[What is needed]
Exactness is required throughout. Return every record once more.
↓↓↓
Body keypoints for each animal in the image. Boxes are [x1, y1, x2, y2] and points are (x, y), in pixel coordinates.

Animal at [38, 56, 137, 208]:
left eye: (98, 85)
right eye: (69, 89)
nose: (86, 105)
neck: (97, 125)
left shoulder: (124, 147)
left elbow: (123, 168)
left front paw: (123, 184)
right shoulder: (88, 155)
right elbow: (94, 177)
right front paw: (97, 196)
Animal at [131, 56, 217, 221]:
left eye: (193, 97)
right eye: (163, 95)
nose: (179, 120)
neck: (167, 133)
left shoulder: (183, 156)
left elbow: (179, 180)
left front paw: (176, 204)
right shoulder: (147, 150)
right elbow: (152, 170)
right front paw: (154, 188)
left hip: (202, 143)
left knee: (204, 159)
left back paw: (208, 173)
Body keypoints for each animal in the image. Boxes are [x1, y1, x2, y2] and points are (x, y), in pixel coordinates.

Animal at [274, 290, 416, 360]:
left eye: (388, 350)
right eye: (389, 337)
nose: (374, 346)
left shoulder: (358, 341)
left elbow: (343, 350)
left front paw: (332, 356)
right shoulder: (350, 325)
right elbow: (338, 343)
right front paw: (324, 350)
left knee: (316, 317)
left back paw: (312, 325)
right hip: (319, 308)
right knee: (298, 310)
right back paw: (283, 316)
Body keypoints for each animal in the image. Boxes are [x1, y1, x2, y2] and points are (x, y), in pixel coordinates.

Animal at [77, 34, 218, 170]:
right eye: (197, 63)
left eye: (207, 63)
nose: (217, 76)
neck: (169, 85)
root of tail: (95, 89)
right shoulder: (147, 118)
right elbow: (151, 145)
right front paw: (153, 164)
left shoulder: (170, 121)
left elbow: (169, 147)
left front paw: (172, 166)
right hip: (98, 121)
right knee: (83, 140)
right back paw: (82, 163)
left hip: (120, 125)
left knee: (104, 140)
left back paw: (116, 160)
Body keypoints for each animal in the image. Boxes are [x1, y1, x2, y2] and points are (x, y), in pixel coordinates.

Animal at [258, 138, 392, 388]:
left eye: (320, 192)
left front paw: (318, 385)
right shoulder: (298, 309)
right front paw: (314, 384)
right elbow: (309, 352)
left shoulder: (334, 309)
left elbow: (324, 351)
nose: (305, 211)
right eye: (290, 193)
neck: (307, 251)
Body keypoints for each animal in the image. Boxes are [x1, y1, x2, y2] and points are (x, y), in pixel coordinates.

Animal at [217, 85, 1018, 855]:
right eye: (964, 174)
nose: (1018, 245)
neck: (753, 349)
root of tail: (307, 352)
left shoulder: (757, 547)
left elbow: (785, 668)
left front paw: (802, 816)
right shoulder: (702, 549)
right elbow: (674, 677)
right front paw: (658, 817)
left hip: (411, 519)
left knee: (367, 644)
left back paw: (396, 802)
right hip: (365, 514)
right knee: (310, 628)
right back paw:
↑↑↑
[Exercise answer]
Body keypoints for each animal in the image. Boxes are [x1, y1, x2, y2] and points are (x, y), in pixel coordinates.

Animal at [38, 56, 137, 208]:
left eye: (98, 85)
right eye: (69, 89)
nose: (86, 105)
neck: (97, 125)
left shoulder: (124, 147)
left elbow: (123, 168)
left front paw: (123, 184)
right shoulder: (88, 155)
right elbow: (94, 177)
right front paw: (97, 196)
Animal at [131, 56, 217, 221]:
left eye: (193, 97)
right eye: (163, 95)
nose: (179, 120)
neck: (167, 133)
left shoulder: (183, 156)
left elbow: (179, 180)
left front paw: (176, 204)
right shoulder: (147, 150)
right elbow: (152, 170)
right front paw: (154, 188)
left hip: (202, 143)
left knee: (204, 159)
left back paw: (208, 173)
Body keypoints for each animal in the image. Boxes are [x1, y1, x2, y2] and points are (x, y), in pixel coordinates.

Animal at [274, 290, 416, 360]:
left eye: (388, 350)
right eye: (389, 337)
nose: (374, 346)
left shoulder: (358, 341)
left elbow: (343, 350)
left front paw: (332, 356)
right shoulder: (350, 325)
right elbow: (338, 343)
right front paw: (324, 350)
left knee: (316, 317)
left back paw: (312, 325)
right hip: (319, 308)
right knee: (298, 310)
right back paw: (283, 316)
Body keypoints for each animal in the image. Boxes are [x1, y1, x2, y2] and points are (x, y), in pixel coordinates.

Animal at [77, 34, 218, 170]:
right eye: (197, 63)
left eye: (207, 63)
nose: (217, 76)
neck: (169, 85)
root of tail: (95, 89)
right shoulder: (147, 118)
right elbow: (151, 145)
right front paw: (153, 164)
left shoulder: (170, 121)
left elbow: (169, 147)
left front paw: (172, 166)
right hip: (98, 121)
right knee: (83, 140)
right back paw: (82, 163)
left hip: (120, 125)
left knee: (104, 140)
left back paw: (116, 160)
Body keypoints for each animal in the image. Boxes are [x1, y1, x2, y2] and points are (x, y), in pixel coordinates.

Animal at [258, 138, 392, 388]:
left eye: (320, 192)
left front paw: (318, 385)
right shoulder: (298, 309)
right front paw: (314, 384)
right elbow: (309, 352)
left shoulder: (334, 309)
left elbow: (324, 351)
nose: (305, 211)
right eye: (290, 193)
neck: (307, 251)
Body keypoints for each animal in the image. Boxes are [x1, y1, x2, y2] and points are (x, y), in pixel coordinates.

Animal at [217, 85, 1018, 855]:
right eye: (964, 174)
nose: (1018, 245)
neck: (753, 349)
root of tail: (307, 352)
left shoulder: (757, 547)
left elbow: (785, 668)
left front paw: (802, 816)
right shoulder: (702, 549)
right elbow: (674, 677)
right front paw: (658, 817)
left hip: (411, 519)
left knee: (367, 644)
left back paw: (396, 802)
right hip: (365, 514)
right knee: (310, 628)
right back paw:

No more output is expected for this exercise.